Ella era, en aquel momento, la mujer más hermosa que había visto nunca. La más apetecible y tenía unos labios… nunca había visto una boca tan perfecta; le parecía única.
¿Qué diantres estaba haciendo? se preguntó Meredith cuando su espalda tocó el colchón, pero de inmediato rechazó aquella pregunta porque había soñado con ese momento... Con él. Cuando por fin se decidió a abrir sus párpados, no le importó condenarse a sí misma al afirmar que le parecía el hombre más fastuoso a pesar de no comprenderlo. Su rostro era austero, con rasgos que descollaban en lo clásico. Era hermoso, pero impregnado de masculinidad. Tal y como lo había imaginado en sus sueños, tenía hombros y torso amplios, abdomen firme y con músculos que se contraían en movimiento. Su piel, ligeramente dorada al resplandor del fuego, olía a madera… a limpio… a hombre.
Tembló cuando aquella mirada ardiente le recorrió todo el cuerpo. El matiz que desprendía sus ojos le pareció el color más precioso que había visto jamás: ojos verdes, tan sensuales como lo habían sido siempre los de un felino, cautelosos y preservados tras sus tupidas pestañas negras.

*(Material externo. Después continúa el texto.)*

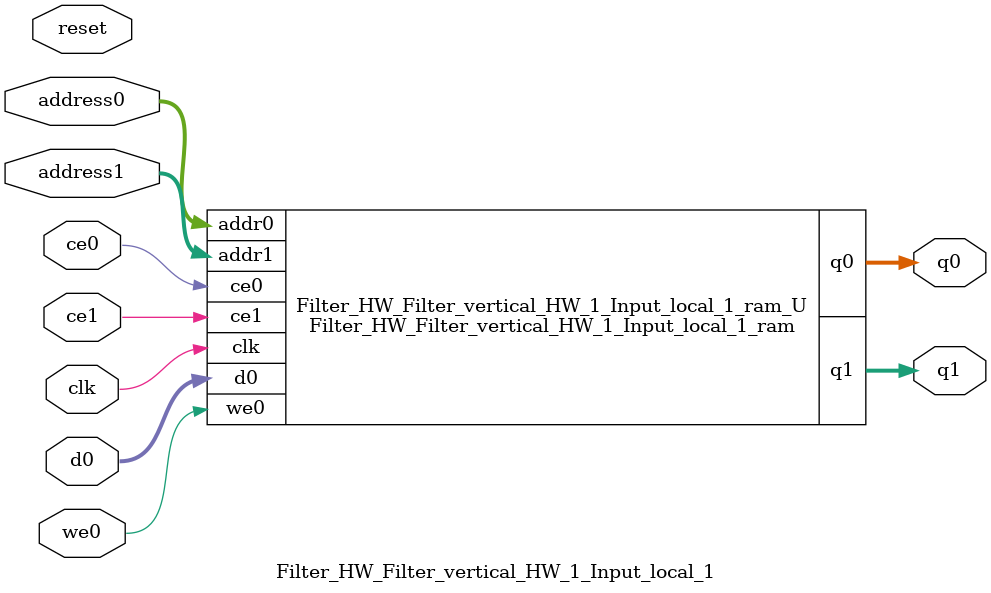
<source format=v>
`timescale 1 ns / 1 ps
module Filter_HW_Filter_vertical_HW_1_Input_local_1_ram (addr0, ce0, d0, we0, q0, addr1, ce1, q1,  clk);

parameter DWIDTH = 8;
parameter AWIDTH = 9;
parameter MEM_SIZE = 474;

input[AWIDTH-1:0] addr0;
input ce0;
input[DWIDTH-1:0] d0;
input we0;
output reg[DWIDTH-1:0] q0;
input[AWIDTH-1:0] addr1;
input ce1;
output reg[DWIDTH-1:0] q1;
input clk;

reg [DWIDTH-1:0] ram[0:MEM_SIZE-1];




always @(posedge clk)  
begin 
    if (ce0) begin
        if (we0) 
            ram[addr0] <= d0; 
        q0 <= ram[addr0];
    end
end


always @(posedge clk)  
begin 
    if (ce1) begin
        q1 <= ram[addr1];
    end
end


endmodule

`timescale 1 ns / 1 ps
module Filter_HW_Filter_vertical_HW_1_Input_local_1(
    reset,
    clk,
    address0,
    ce0,
    we0,
    d0,
    q0,
    address1,
    ce1,
    q1);

parameter DataWidth = 32'd8;
parameter AddressRange = 32'd474;
parameter AddressWidth = 32'd9;
input reset;
input clk;
input[AddressWidth - 1:0] address0;
input ce0;
input we0;
input[DataWidth - 1:0] d0;
output[DataWidth - 1:0] q0;
input[AddressWidth - 1:0] address1;
input ce1;
output[DataWidth - 1:0] q1;



Filter_HW_Filter_vertical_HW_1_Input_local_1_ram Filter_HW_Filter_vertical_HW_1_Input_local_1_ram_U(
    .clk( clk ),
    .addr0( address0 ),
    .ce0( ce0 ),
    .we0( we0 ),
    .d0( d0 ),
    .q0( q0 ),
    .addr1( address1 ),
    .ce1( ce1 ),
    .q1( q1 ));

endmodule


</source>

El indefectible dueño de su vida, bajó de nuevo la cabeza hasta su cuello para besarla e inspiró su aroma. Estaba poseída por aquella fragancia tan varonil que desprendía su piel. Su carne comenzó a arder con el roce de su tacto que parecía seda ardiente. Sus labios la quemaban a medida que la recorría con besos firmes y húmedos. La boca de él se detuvo por un instante en su ombligo y ella inspiró con brusquedad por el intrínseco juego de su lengua que descendía despacio hacia su sexo. Entonces, todo se nubló en su mente y algo en ella se quebró. La desesperación la hizo su presa y de un modo inevitable, hundió los dedos en los cabellos de James.
Cerró sus párpados y su lengua comenzó a pronunciar palabras incoherentes, entre sonidos, gemidos y susurros. No podía dejar de arquear la espalda, mientras James la mortificaba, degustaba y acariciaba. Tuvo que respirar profundo, una y otra vez, para no gritar como deseaba. Sus sentidos estaban colmados, la sangre corría por sus venas a un ritmo intermitente; todo su ser estaba centrado en lo que estaba sintiendo. Sabía que se estaba desmoronando y que llegaba a un límite, cuando sintió de pronto que había estallado en mil pedazos.